Il fallait revoir l’ordre du cours tout entier.  Réorganiser le tout.  Partir de sources premières. Faire ressentir avant de montrer.  Prise 2.  D’abord, une lecture d’extraits de lettres écrites par des soldats allemands et canadiens.  Et puis, tout d’un coup, le soldat allemand ne devient plus ce personnage démoniaque et sanguinaire qui se bat pour un régime fasciste.  Il est ce fils, ce père, cet époux qui a la trouille de mourir lorsqu’il voit ces milliers d’hommes s’avancer vers lui.  Et ce soldat canadien qui écrit que son sergent les a avisés, ses camarades d’unité et lui, que 75% d’entre eux allaient mourir demain en sol français et qui termine sa lettre en disant que « le courage c’est la peur vaincue ». Et puis, nous discutons du contenu de ces lettres, nous les analysons, les remettons dans leur contexte.  Puis, un extrait du long métrage Swing Kids pour montrer comment pouvait s’opérer le recrutement de jeunes allemands pour les forces militaires et policières du régime nazi.  Nous appuyons par des écrits d’historiens, l’effet de la propagande.  Nous nous demandons si nous sommes, aujourd’hui, encore victimes de propagande.  Une activité sur le sujet suit, en lien avec la publicité.  Et puis, nous terminons par les 20 premières minutes du film de Spielberg.  Mais avant d’appuyer sur le bouton « play », ici aussi, une mise en contexte est nécessaire.  Une explication des combats s’impose, des hypothèses sont émises par les élèves sur des réactions possibles.  Et puis, « la magie » opère.  Il n’y a plus de rires, que des malaises, que de l’empathie historique qui trace son chemin.  Des élèves qui ont établi le contexte sont capables de plus, de beaucoup plus.  Ils peuvent porter un jugement sur des actions de soldats, pourquoi certains ont eu de la facilité à tuer, alors que d’autres non.

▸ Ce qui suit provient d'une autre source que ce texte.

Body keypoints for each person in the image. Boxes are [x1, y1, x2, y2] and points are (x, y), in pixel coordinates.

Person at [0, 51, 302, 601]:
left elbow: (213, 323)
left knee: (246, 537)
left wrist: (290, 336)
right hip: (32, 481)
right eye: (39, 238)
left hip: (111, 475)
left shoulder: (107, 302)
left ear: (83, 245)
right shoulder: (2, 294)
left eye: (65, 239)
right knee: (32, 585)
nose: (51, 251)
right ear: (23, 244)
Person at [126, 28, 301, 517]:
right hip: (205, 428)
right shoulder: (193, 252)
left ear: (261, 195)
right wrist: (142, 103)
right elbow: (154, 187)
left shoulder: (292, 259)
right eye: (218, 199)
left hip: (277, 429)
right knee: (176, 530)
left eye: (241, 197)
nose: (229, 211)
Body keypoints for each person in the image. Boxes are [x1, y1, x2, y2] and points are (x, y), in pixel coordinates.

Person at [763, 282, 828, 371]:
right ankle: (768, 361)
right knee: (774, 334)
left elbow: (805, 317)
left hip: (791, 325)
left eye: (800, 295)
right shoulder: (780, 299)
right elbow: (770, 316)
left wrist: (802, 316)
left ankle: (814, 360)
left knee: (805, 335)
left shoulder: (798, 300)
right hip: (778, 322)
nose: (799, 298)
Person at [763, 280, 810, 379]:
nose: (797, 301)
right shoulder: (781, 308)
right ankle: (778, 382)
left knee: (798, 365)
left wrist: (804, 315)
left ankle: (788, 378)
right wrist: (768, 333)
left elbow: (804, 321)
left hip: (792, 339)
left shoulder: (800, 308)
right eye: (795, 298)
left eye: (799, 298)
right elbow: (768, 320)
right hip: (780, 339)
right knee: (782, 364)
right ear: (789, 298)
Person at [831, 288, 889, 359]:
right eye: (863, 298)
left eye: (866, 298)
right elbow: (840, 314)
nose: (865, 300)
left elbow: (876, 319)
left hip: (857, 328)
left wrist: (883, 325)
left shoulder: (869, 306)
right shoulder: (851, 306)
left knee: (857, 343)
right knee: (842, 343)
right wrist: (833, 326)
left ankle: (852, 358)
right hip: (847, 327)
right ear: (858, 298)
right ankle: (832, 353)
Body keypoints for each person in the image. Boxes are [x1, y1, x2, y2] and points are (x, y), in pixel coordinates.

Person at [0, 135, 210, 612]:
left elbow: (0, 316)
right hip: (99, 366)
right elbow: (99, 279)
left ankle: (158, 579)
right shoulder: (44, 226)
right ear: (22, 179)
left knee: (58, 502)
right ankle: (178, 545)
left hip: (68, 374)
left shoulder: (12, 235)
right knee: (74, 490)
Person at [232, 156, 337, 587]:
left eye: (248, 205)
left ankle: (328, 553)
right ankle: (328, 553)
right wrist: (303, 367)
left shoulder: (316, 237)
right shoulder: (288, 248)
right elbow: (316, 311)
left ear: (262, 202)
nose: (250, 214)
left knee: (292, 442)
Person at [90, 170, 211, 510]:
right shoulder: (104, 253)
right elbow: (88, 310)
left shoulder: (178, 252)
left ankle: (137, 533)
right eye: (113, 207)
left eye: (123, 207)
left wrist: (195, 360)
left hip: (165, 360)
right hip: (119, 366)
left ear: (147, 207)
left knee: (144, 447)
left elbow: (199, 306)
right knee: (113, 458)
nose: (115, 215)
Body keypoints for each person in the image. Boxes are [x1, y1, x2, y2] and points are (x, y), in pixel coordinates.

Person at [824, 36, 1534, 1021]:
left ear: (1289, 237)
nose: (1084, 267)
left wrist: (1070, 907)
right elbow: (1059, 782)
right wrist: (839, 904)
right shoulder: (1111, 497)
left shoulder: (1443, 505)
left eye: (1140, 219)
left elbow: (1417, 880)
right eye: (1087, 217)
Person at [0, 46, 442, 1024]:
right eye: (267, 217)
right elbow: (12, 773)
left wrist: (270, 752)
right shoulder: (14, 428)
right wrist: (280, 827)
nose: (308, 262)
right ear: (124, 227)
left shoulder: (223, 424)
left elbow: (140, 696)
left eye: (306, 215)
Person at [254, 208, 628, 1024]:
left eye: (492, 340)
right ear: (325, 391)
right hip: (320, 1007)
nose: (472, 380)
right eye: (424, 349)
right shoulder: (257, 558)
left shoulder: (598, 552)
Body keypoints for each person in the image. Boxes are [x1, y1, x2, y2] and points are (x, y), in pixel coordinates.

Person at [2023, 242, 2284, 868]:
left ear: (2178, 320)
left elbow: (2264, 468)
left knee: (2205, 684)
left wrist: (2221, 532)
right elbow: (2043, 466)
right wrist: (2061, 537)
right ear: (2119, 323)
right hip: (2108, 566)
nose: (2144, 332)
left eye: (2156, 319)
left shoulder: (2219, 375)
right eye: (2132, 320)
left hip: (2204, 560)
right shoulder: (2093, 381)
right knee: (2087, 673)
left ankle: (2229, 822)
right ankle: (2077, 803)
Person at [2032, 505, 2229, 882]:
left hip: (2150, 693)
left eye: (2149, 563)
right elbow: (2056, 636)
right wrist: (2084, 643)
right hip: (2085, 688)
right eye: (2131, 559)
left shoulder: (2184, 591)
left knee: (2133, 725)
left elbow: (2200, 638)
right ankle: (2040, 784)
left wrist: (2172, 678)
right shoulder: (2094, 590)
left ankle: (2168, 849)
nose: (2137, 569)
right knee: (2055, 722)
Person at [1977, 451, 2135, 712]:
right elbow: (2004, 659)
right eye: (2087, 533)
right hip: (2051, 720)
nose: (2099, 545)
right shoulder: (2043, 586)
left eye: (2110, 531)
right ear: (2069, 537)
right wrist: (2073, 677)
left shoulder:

Ils sont en mesure de dresser un tableau de la complexité de ce conflit, tant d’un point de vue politique, que militaire.  Sans le contexte, il n’y a pas d’empathie historique possible donc. Et ils ont « dé-diabolisé »! L’homme, allemand ou allié, a repris sa place d’homme, de père, de fils, d’époux. La guerre, vue sous un jour plus véritable, plus réaliste, où la ligne entre le bien et le mal n’existe que dans la pensée d’une propagande savamment utilisée, d’un côté comme de l’autre.

 

Foster, Stuart J. (2001). Historical Empathy in Theory and Practice : Some Final Thoughts. Dans O.L. Davis Jr., E.A.Yeager et S.J. Foster (dir.) Historical Empathy and Perspective Taking in the Social Studies (p. 167-181). Lanham, États-Unis: Rowman & Littlefield Publishers, INC.

Johnson, M. (1975). Le concept de temps dans l'enseignement de l'histoire. Revue d'histoire de l'Amérique française, vol. 28, no 4, p.483-516.